-------- GIVEN RECORDS

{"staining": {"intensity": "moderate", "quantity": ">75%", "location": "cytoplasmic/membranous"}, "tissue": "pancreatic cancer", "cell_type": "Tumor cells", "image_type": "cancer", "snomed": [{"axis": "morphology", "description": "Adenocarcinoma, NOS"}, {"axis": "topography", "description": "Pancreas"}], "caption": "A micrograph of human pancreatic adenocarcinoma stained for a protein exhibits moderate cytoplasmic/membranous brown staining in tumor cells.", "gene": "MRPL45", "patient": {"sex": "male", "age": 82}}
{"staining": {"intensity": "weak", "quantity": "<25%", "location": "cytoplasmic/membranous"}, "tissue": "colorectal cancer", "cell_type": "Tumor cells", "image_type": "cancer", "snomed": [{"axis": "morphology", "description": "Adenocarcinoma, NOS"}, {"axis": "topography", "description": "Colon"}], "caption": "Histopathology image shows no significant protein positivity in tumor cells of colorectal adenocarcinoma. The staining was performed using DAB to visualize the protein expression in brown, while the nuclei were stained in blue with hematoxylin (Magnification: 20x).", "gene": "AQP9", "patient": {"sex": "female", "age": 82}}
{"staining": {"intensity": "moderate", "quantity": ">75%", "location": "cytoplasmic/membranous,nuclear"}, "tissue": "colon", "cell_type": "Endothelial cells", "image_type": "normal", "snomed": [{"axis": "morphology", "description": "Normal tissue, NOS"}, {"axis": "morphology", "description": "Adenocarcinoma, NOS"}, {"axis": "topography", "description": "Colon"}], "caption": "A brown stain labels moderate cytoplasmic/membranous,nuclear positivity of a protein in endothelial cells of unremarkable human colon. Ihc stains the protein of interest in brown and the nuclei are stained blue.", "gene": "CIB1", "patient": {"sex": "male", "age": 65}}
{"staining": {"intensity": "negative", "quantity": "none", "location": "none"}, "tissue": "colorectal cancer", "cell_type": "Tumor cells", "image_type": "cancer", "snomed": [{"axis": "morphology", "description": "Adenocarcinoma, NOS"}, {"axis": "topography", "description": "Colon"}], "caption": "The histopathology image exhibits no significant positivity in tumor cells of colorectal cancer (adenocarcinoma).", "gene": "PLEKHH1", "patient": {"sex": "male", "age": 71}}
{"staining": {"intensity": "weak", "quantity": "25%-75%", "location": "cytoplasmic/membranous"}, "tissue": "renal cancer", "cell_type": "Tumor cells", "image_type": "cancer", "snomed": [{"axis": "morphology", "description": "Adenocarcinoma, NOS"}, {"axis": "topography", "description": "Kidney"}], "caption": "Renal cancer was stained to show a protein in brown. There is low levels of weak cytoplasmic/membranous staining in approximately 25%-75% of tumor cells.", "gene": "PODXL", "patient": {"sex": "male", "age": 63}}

----------------

PROBLEM STATEMENT
The output should be exactly the lines above from the line containing "image shows no" to the line containing "brown stain labels", inclusive, with no other lines.

ANSWER AREA
{"staining": {"intensity": "weak", "quantity": "<25%", "location": "cytoplasmic/membranous"}, "tissue": "colorectal cancer", "cell_type": "Tumor cells", "image_type": "cancer", "snomed": [{"axis": "morphology", "description": "Adenocarcinoma, NOS"}, {"axis": "topography", "description": "Colon"}], "caption": "Histopathology image shows no significant protein positivity in tumor cells of colorectal adenocarcinoma. The staining was performed using DAB to visualize the protein expression in brown, while the nuclei were stained in blue with hematoxylin (Magnification: 20x).", "gene": "AQP9", "patient": {"sex": "female", "age": 82}}
{"staining": {"intensity": "moderate", "quantity": ">75%", "location": "cytoplasmic/membranous,nuclear"}, "tissue": "colon", "cell_type": "Endothelial cells", "image_type": "normal", "snomed": [{"axis": "morphology", "description": "Normal tissue, NOS"}, {"axis": "morphology", "description": "Adenocarcinoma, NOS"}, {"axis": "topography", "description": "Colon"}], "caption": "A brown stain labels moderate cytoplasmic/membranous,nuclear positivity of a protein in endothelial cells of unremarkable human colon. Ihc stains the protein of interest in brown and the nuclei are stained blue.", "gene": "CIB1", "patient": {"sex": "male", "age": 65}}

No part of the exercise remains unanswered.